Relief contour throughout interior and exterior, except for some feet on exterior. Hairline reserved at forehead and nape and incised at crown. Dilute glaze for inner markings. Added red: interior—wreath, javelin loop, string and wristband of aryballoi, nail securing one aryballos, lettering; exterior—lettering. Graffito on underside of foot.

The Kiss Painter is known from only five cups. He takes his name from the affectionate scenes on the tondos of kylixes in Berlin and New York.1 All but one of the cups has a komos scene on the exterior. The Baltimore vase is the only inscribed example and bears within the tondo the well-known love name Leagros, which appears on a number of black-figure vases of about this date.2 The inscription on the exterior, epidromos kalos, praises the delights of athletic pursuits.

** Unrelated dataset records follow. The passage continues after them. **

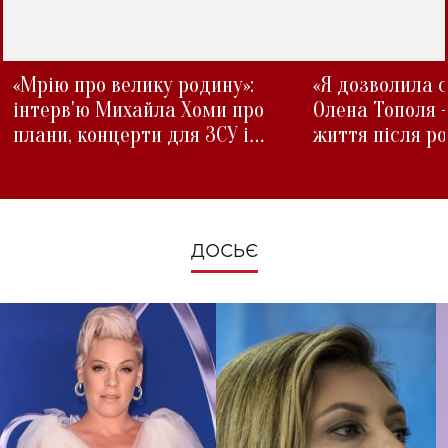
«Мрію про велику родину»:
«Я дозволила с
інтерв'ю Михайла Хоми про
Олена Тополя 
плани, концерти для ЗСУ і
життя після р
зміни під час війни
ДОСЬЄ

The profile of the vase resembles those of kylixes by the potter Kachrylion, to whom this cup has been attributed.3 Kachrylion also fashioned the kylix to which our fragment by Oltos (Baltimore, Hopkins AIA B1) belonged, and possibly made the cup that was decorated by Phintias (Baltimore, Hopkins AIA B4).

The scene in the tondo takes place in a palaestra, where youths trained in the various sports whose equipment is depicted here: the casting of the javelin, the broad jump (for which a pick was used to measure distances), and the foot race, which made use of a starting gate, a block of which is probably shown here.4 The aryballos contained the olive oil that athletes applied with a sponge before exercising.

The advances made by vasepainters of about 500 B.C. can be seen in the foreshortened frontal leg of the trainer in the tondo and the three-quarter positions of the youthful torsos on the tondo and exterior. Also typical of vasepainting from the end of the sixth century is the use of dilute glaze for interior markings.

The large bodies with protruding buttocks and the expanses of flesh and drapery uninterrupted by detail recall the similar broad style of the contemporary Euthymides.5

The graffito on the underside of the foot is one of several examples that are found on many vases dating between ca. 550 and 500 B.C. These markings are believed to have been applied to vases intended for export, especially to Etruria, and to signify prices and other commercial information relating to the sale of the vessels.6


Bibliography

K. Wernicke, AZ 43 (1885):255, no. 16, pl. 19.2; P. Hartwig, RömMitt 2 (1887):167, no. 2; Wernicke 1889, 41, no. 20; Hartwig 1893, 39-43, figs. 5a-b; Klein 1898, 75, no. 20, fig. 15; Beazley 1918, 22; Hoppin 1919, vol. I, 176, no. 20; K. Elderkin, HSCP 35 (1924):119, no. 2; Beazley 1925, 54, no. 3; A. Raubitschek, Hesperia 8 (1939):162; M. Guarducci, Annuario, NS 3-4 (1941-42), 132; CVA, USA fasc. 6, Robinson fasc. 2, 13-14, pls. V, VI.1; ARV2, 177, no. 3.

1 ARV2, 177-78 (no. 1 [177] is in Berlin, no. 2 [177] is in New York); Para., 339; J. Beazley, JHS 58 (1938):267.

2 Boardman 1974, 110.

3 G. Nicole, RA 5, 3-4 (1916): 396; Hoppin 1919, vol. 1, 176, no. 20; see also Bloesch 1940, 45-50.

4 Harris 1972, 27-29. Alternate interpretation proposed by A. E. Raubitschek [Hesperia 8 (1939):161-63].

5 Simon & Hirmer 1976, 101, pls. 112-15.

6 Boardman 1974, 202-3; Johnston 1979, 6-8, 12.